• _YOUR INSTRUCTIONS_: Pull out each line in the rows below that contains the word "years".

• _RAW DATA_:

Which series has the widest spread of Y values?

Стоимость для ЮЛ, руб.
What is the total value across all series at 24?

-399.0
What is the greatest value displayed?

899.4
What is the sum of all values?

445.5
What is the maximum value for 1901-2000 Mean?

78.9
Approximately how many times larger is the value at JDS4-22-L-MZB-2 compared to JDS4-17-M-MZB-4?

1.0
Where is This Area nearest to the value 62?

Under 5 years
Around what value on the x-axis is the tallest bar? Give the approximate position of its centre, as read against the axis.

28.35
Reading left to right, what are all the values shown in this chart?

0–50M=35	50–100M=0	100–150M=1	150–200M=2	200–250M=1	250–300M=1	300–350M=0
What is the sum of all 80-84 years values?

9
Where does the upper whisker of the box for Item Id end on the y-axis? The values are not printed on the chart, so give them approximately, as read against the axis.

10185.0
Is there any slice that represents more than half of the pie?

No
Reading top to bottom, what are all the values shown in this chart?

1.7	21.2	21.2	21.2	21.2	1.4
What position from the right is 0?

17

• _EXERCISE OUTPUT_:
Under 5 years
What is the sum of all 80-84 years values?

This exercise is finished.